In response, council staff drew up proposed regulations that would improve the catch report forms for vessels fishing in the Northwestern Hawaiian Islands. But when the new form was submitted to Matlock last summer, he refused to sanction the change.
Resolution?
In January 1994, Sakuda, under pressure from NMFS, made a new proposal to the regional council: the state would reintroduce an earlier catch form (Form C-3 dating from the late 1940s) which, with an additional form reporting trips and sales figures, would address the regional council’s desire for improved data. In early February, the Division of Aquatic Resources began mailing the forms and explanatory letters to commercial fishermen.

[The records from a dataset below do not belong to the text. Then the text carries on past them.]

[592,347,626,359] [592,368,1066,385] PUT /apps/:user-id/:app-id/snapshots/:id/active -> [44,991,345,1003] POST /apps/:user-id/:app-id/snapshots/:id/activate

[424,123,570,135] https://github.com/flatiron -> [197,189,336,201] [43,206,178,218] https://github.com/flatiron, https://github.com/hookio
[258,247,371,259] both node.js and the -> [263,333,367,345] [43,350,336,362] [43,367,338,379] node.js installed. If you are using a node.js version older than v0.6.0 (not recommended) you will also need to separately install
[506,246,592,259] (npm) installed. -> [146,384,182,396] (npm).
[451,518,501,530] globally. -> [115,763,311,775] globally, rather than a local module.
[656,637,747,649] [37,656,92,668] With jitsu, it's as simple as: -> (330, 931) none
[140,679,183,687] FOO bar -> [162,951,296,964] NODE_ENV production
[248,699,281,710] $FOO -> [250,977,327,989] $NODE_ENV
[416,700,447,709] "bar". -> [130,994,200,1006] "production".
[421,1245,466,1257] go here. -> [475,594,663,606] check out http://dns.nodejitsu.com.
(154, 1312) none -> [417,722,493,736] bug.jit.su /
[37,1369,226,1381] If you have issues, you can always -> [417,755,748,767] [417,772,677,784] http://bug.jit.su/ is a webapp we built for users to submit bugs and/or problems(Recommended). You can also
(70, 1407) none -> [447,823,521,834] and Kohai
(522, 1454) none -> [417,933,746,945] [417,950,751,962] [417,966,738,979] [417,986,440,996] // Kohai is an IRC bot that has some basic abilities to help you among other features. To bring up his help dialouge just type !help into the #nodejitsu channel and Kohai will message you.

Whether that will be enough to meet the data demands of the regional council is uncertain. The forms, if properly filled out, may allow a better determination of catch per unit effort. However, the forms continue to require fishermen to write down names of fish caught, instead of having the fish names printed on the forms. In addition, there is no place to report interactions with protected species.
Regional council staff will be reviewing the data as they come in. If, at the end of the year, the data continue to be of poor quality, the council may try again to impose stricter reporting requirements. With a new regional director at NMFS (Matlock left earlier this year), the council may receive a more sympathetic hearing on its request than it received in the past.
1 Draft rules for minimum size for opakapaka, Western Pacific Regional Fishery Management Council (March 1993), page 12.